When I was in school, back in the day, I didn't particularly care for history class. To be fair, I'm not really sure I liked many of my classes besides band. But as I got older, and more prone to spend too much time in front of the TV, and less time caring about whether or not I left the house for days at a time, I started appreciating history in a different light.

These days, for instance, I think I've seen about every Ken Burns documentary there is. The Civil War, Prohibition, the Baseball one....all of them! I love it! I do stop a tad short of becoming involved with the re-enactment stuff. I'm too shy, I guess. Plus I look terrible in fluffy sleeves.

Now, most of us have all been to Fort Knox in Prospect, or Fort Williams in South Portland. And rightfully so, as they get the most attention because they're so ornate and dramatic. And Fort Williams is right on the ocean. But did you know the oldest wooden fort in the whole country is right here in Maine, just down the road a piece in Augusta?It's an incredible bit of history, and worth killing the better part of an afternoon in.
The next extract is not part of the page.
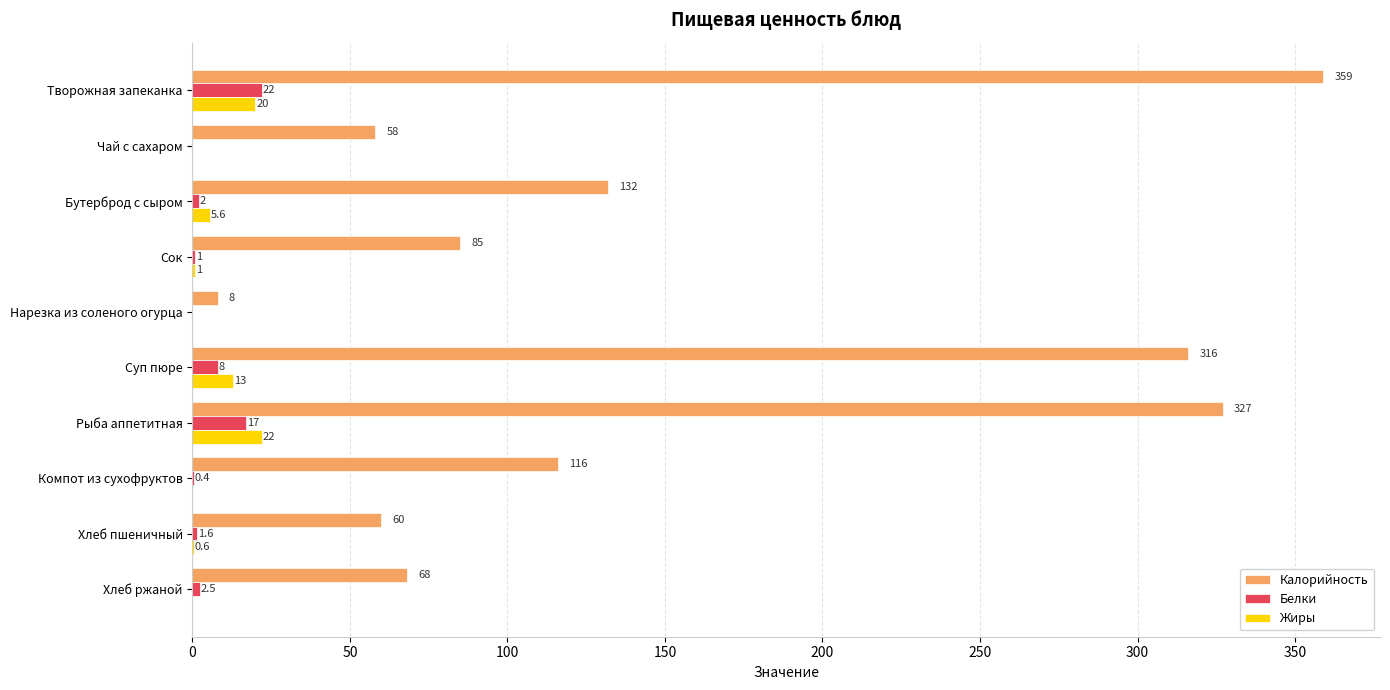

What is the total value across all series at Нарезка из соленого огурца?

8.0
From doing a bit of reading at OnlyInYourState.com, and the Old Fort Western Facebook page, the fort first was built in 1754 by a company from Massachusetts looking to push British influence the area, as well as try to minimize the alliance between the Abenaki tribe, and the French. During the French and Indian War, many folks were captured from the fort and surrounding area, but the fort was never directly involved in the war itself.

Photo via Facebook

After the war was over, the fort's commanding officer, James Howard, bought the fort and turned it into a trading post. To this day, that is how the fort is maintained for historical purposes. Later on, it was finally named a historical landmark in 1973.
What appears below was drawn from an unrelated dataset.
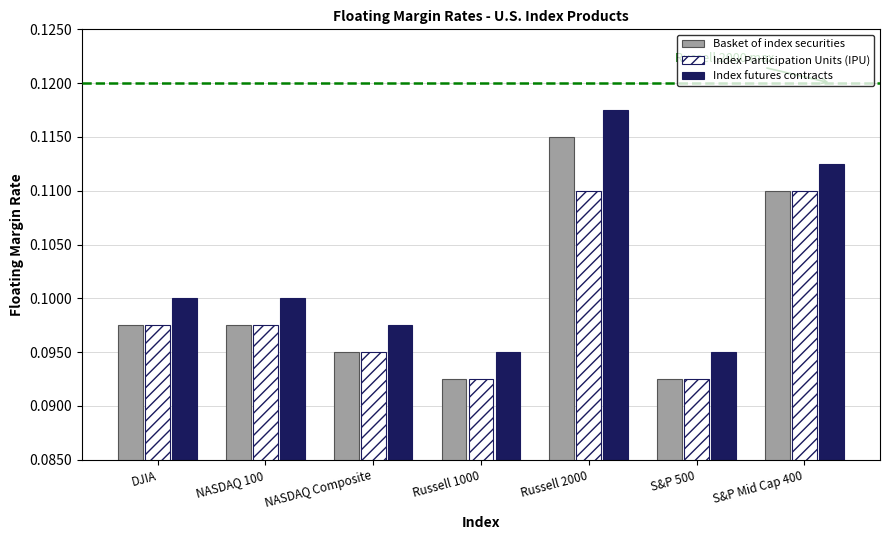

Rank the series by their maximum value, from lowest to highest.

Index Participation Units (IPU), Basket of index securities, Index futures contracts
Nowadays, people come from all over the state, as well as tourists from away, who want to have a look around the landmark. They often have re-enactments as well as folks doing day to day type activities specific to the fort, to try and recreate daily life as accurately as possible. You can really get a feel for the history that way. I'm a sucker every time I see folks in puffy bonnets churning butter, or cleaning muskets, or planting with a horse drawn plow.

Photo via Facebook

The hours of operation require a second look, or maybe just me because I'm a bit of a dummy, but from May 26th through the end of June, as well as all of September, it's open 10:00a.m. - 4:00p.m. Friday - Monday. During July, August, and October you can go seven days a week. The fort is located at 16 Cony Street in Augusta.

So maybe it's time for to pack up the kids and the mother-in-law, and whoever else, and head down the highway to Ye Olde Augusta-town and check out this amazing piece of incredibly preserved history. Maine is full of awesome places like this, and you should see all of them. But since you can only do it one at a time, start right here with the oldest wooden fort in America...Old Fort Western!